While some personal loans can be secured by the value of an asset, such as a car or equity in a property, student personal loans are often unsecured, which typically have higher interest rates.

Some lenders also offer guarantor personal loans to students. These loans have lower interest rates, as a guarantor (usually a relative of the borrower with good credit) will fully or partially guarantee the loan, taking on the financial responsibility if the borrower defaults.

Are there low doc personal loans?

Self-employed borrowers may be eligible for low doc personal loans, which require less documentation in their application process than many other personal loan options.

It’s important to remember that though low doc personal loans may require less paperwork, you may need to provide additional security, or pay a higher interest rate.

What is a bad credit personal loan?

A bad credit personal loan is a personal loan designed for somebody with a bad credit history. This type of personal loan has higher interest rates than regular personal loans as well as higher fees.

Can I merge my personal loan with my home loan?

Yes, you can refinance your home loan and, in the process, merge or consolidate your personal loan and home loan. By doing so, you can lower the number of debts you have, and you may also reduce the total interest you have to pay.

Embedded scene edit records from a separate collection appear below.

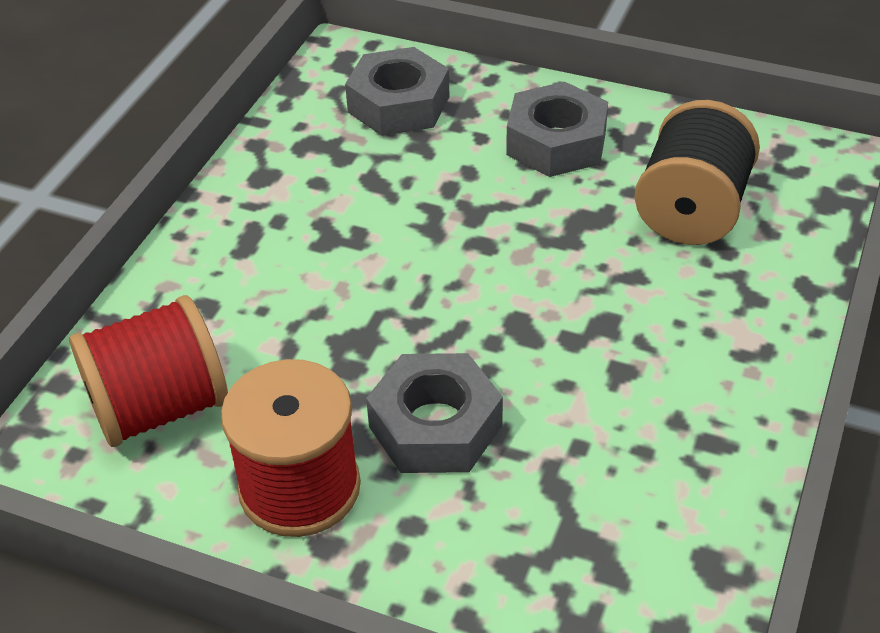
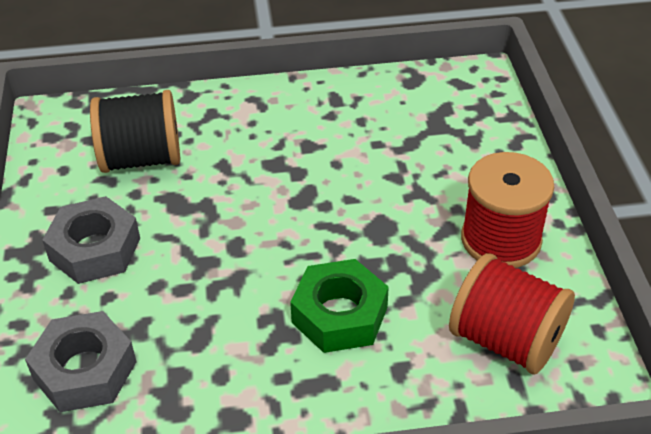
camera: 120 degrees left, 0 degrees up
(315, 288) = (339, 315): none -> green nut
(435, 426) = (410, 203): grey nut -> none

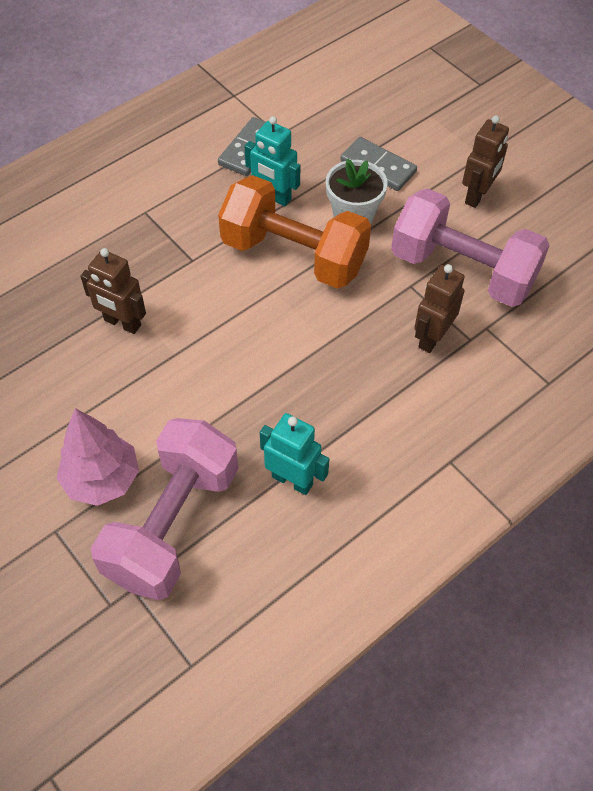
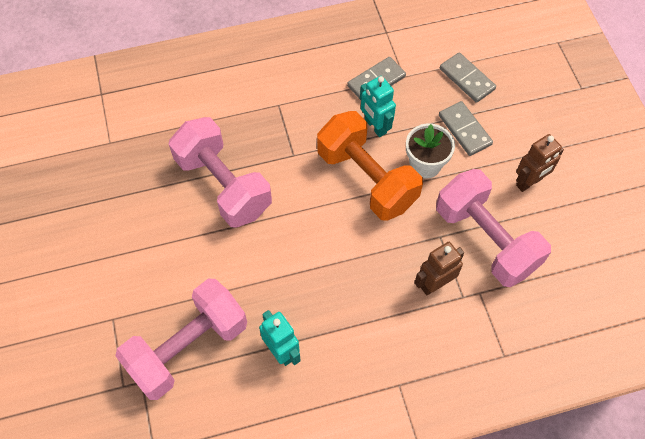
camera: 25 degrees right, 5 degrees up
(102, 479) = (158, 295): pink tree -> none
(122, 323) = (223, 185): brown robot -> pink dumbbell
(352, 114) = (466, 79): none -> grey domino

However, you should consult a financial advisor or a mortgage broker to confirm that you are decreasing your total outstanding debt, including interest payments. The repayment term for a home loan can be much longer than that for a personal loan, and by merging the two, you could be repaying a higher amount over the full term.

How much can you borrow with a bad credit personal loan?

Borrowers who take out bad credit personal loans don’t just pay higher interest rates than on regular personal loans, they also get loaned less money. Each lender has its own policies and loan limits, but you’ll find it hard to get approved for a bad credit personal loan above $50,000.

What do single parents need for a personal loan application?

Much like applying for other personal loans, applying for personal loans for single parents will likely require the following:

  • Proof of identity
  • Proof of residence
  • Proof of income
  • Details of assets (e.g. car, home)
  • Details of liabilities (e.g. credit cards, other loans)
  • Loan amount
  • Loan term

Should I get a fixed or variable personal loan?

Fixed personal loans keep your interest rate the same for the full loan term, while interest rates on variable personal loans may be raised or lowered during your loan term.

A fixed rate personal loan keeps your repayments consistent, which can help keep your budgeting consistent. You won't have to worry about higher repayments if your rates were to rise. However, on a fixed loan you’ll also potentially miss out on more affordable repayments if variable rates were to fall.